Summing it up, if you wanted to see approximately how much the derivative changes from $(x,y)$ to $(x+\Delta x_2,y+\Delta y_2)$ when both are evaluated in the same direction $(\Delta x_1,\Delta y_1)$, you would perform the computation:

$$\left[ \begin{matrix} \Delta x_2&\Delta y_2\end{matrix} \right] \left[ \begin{matrix} 2x&2x\\2x&0\end{matrix} \right] \left[ \begin{matrix} \Delta x_1\\\Delta y_1\end{matrix} \right]$$ The matrix of second partials derived above is called the Hessian, but it a bit misleading to write it as a matrix, since it is really acting as a bilinear form in the manner shown above, i.e. $H(v_1,v_2) = v_1^T H v_2$. You may remember seeing the Hessian arise in multivariable calculus when classifying critical points as maxima, minima, or saddles. In general, the sign eigenvalues of the hessian matrix tell the whole story (although, if there are some zero eigenvalues you might have to climb up the derivative ladder to trilinear forms, etc).

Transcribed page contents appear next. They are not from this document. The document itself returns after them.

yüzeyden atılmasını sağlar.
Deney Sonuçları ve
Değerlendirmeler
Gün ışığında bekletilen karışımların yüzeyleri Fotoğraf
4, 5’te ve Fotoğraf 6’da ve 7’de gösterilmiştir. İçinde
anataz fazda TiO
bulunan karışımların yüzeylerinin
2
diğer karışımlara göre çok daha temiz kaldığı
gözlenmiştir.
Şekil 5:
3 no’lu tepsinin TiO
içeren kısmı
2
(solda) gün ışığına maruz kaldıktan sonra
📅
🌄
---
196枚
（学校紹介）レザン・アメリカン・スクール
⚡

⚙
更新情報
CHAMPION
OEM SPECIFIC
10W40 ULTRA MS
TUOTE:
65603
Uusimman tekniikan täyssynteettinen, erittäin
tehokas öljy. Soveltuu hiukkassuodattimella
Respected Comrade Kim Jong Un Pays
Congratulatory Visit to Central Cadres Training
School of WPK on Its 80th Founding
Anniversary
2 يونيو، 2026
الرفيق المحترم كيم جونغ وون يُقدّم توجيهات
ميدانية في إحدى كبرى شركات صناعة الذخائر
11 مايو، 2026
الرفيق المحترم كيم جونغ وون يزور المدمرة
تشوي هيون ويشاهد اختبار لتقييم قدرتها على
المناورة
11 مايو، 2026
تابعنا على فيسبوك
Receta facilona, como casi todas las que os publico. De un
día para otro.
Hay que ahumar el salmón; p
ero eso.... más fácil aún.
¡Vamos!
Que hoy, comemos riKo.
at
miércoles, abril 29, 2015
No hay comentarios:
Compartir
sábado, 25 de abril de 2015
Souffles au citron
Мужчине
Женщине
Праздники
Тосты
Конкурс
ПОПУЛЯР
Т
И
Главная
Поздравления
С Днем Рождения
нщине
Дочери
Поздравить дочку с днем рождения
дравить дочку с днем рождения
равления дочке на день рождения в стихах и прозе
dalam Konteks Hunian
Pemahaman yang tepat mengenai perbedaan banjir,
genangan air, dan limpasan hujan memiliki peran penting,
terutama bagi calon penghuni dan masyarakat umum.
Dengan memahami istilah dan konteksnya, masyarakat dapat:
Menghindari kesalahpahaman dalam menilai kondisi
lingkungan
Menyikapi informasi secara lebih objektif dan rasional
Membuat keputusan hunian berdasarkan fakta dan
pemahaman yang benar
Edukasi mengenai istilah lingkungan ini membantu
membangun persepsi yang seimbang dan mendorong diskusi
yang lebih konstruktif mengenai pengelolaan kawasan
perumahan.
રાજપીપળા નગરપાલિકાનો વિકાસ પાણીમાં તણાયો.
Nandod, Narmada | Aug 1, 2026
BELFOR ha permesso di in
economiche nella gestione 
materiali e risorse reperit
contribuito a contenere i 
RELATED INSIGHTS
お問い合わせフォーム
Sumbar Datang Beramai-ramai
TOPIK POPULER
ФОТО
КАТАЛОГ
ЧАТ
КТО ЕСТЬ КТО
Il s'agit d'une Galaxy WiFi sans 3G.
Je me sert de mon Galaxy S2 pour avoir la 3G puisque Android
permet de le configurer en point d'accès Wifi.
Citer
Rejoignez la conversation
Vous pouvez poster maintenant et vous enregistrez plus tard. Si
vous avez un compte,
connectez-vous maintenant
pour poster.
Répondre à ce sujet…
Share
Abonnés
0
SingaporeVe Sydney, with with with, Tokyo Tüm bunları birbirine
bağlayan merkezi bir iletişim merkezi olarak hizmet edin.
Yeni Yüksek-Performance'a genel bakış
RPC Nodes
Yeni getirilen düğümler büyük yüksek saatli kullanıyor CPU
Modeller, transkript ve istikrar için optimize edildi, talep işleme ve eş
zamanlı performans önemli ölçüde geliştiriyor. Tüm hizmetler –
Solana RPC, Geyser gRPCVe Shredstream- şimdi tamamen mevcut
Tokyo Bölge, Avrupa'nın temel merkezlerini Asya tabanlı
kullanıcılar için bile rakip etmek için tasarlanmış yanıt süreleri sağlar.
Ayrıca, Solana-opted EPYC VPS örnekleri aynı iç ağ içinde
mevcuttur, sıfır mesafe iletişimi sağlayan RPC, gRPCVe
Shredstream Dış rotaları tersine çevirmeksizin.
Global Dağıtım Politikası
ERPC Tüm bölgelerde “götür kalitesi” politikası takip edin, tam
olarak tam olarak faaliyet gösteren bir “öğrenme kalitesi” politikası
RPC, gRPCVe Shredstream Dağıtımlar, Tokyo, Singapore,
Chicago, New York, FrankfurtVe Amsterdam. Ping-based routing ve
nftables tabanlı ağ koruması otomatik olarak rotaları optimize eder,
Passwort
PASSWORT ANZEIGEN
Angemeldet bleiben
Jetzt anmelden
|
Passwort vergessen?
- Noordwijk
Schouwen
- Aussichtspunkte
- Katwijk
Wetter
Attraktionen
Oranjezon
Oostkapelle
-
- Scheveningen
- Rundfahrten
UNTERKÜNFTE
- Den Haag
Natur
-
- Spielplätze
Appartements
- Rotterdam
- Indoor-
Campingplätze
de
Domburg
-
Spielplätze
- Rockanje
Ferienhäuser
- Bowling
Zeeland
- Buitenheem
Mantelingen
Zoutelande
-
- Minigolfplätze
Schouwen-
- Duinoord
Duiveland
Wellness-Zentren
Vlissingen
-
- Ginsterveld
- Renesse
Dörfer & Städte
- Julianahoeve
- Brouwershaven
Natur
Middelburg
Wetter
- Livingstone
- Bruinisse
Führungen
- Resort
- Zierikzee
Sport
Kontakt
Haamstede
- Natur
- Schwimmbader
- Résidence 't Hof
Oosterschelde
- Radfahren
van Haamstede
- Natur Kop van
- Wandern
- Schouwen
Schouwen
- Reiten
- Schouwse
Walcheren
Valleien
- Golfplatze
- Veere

Notice that I only got a Hessian "matrix" because the codomain of $f$ was one dimensional. If it has been, say, $3$ dimensional I would have needed $3$ such matrices, and they would naturally align themselves into a $2\times2\times3$ dimensional box, which would represent a higher order tensor.

Hopefully this gives at least a hint of how to continue. Buzzwords to look for are "multilinear algebra", "tensor products", "tensors", "tensor analysis", and "multivariable taylors theorem".

I do not have a super great reference for this because, even though I do analysis in Several Complex Variables, I have somehow never found a book that treats higher dimensional real analysis really well. I am sure there are books out there, but I have worked out most of this stuff on my own. As far as I know there was never a course offered on it at any university I went to! I guess people are supposed to sort of absorb this stuff when they learn differential geometry.